Photographs and words Nick Sidle
Photograph – Battan Forest, Glen Convinth, Inverness-shire, Highland Scotland
The answer is actually all three. This rare phenomenon is called hair ice and is made up of tiny filaments of ice crystals formed on and exuding from dead wood when the conditions are right, it is the infrequent occurrence of the perfect conditions that means it is so rarely seen. It arises from the pores in the wood structure where the bark has been lost.
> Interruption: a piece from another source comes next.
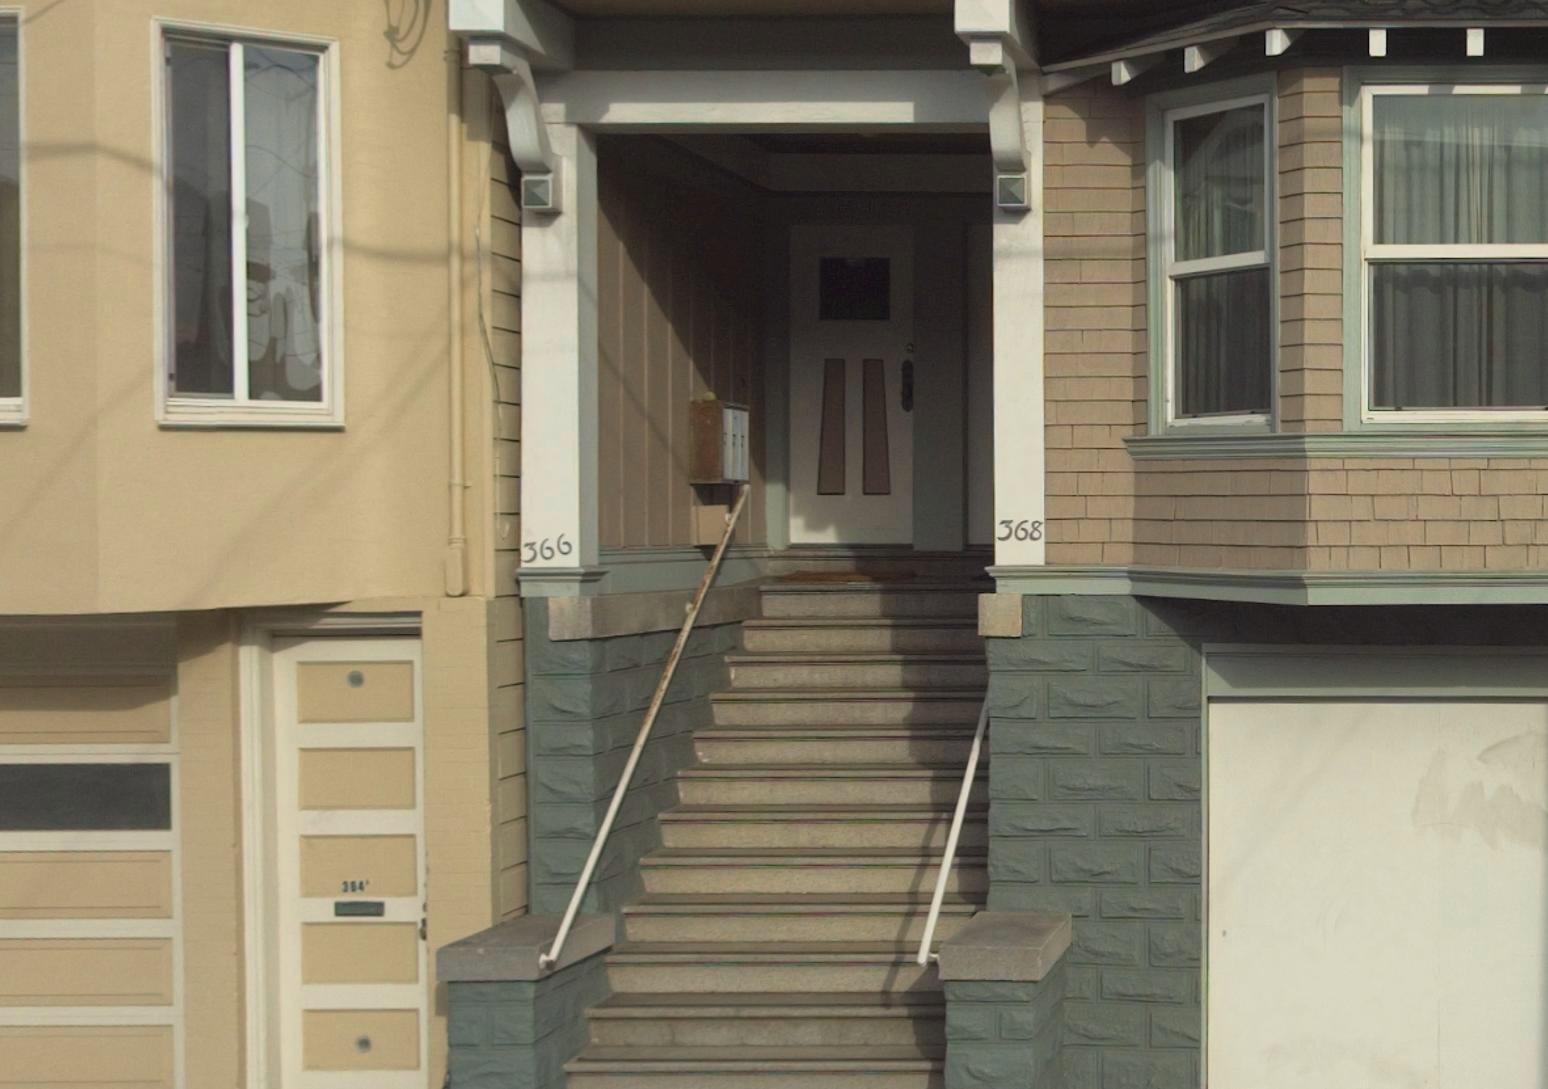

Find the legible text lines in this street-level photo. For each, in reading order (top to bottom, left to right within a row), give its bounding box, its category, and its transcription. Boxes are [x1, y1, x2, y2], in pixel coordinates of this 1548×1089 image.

[994, 519, 1044, 542] StreetNumber: 368
[520, 530, 575, 566] StreetNumber: 366
[341, 880, 365, 894] StreetNumber: 364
Photograph – Hair Ice, Battan Forest, Glen Convinth, Inverness-shire, Highland Scotland
What is required is a very cold temperature below freezing, for the dead wood to be saturated with water and very wet and for the right humidity in the surrounding air which must be high. After that, this particular type of frost can form as hairs about 0.01mm in diameter so it is no surprise that if you touch it, it melts. Now comes the fungal bit. For hair ice to form, what is also required is the presence of a fungus, Exidiopsis effusa, in the wood – an association reported by a team of scientists from Switzerland and Germany and reported in the journal Biogeosciences.
Evidence for biological shaping of hair ice:
https://www.biogeosciences.net/12/4261/2015
Photograph – Hair Ice, Battan Forest, Glen Convinth, Inverness-shire, Highland Scotland
Hair ice was first recognised and studied in 1918 by Alfred Wegener, perhaps better known for his work on the slightly larger in scale question of tectonic plates. He suggested an association with fungus but it is only the recent work that has finally revealed what that is. In the absence of the fungus, ice forms on the surface of the wood as an encrusting layer, only if the fungus is present then the hairs form and, subject to the temperature staying below freezing, grow. The researchers hypothesis is that the hair ice structures are stabilised by a recrystallization inhibitor that comes from the Exidiopsis effusa. The team showed the presence of complex organic compounds, lignin and tannin, in the ice and identify these as the substances preventing the formation of larger ice crystals on the surface of the wood. Lignin and tannin are metabolic products of fungal activity and Exidiopsis effusa appears to have been the organism to provide all the right conditions.
Photograph – Hair Ice, Battan Forest, Glen Convinth, Inverness-shire, Highland Scotland
For someone thinking as a scientist, this sort of discovery makes a beautiful natural phenomenon, even more a wonder of the forests. If for you complex organic compounds get in the way of appreciating a fleeting, unusual and exquisite event in the wild, then there is still the alternative name of ‘Snow Fairy’.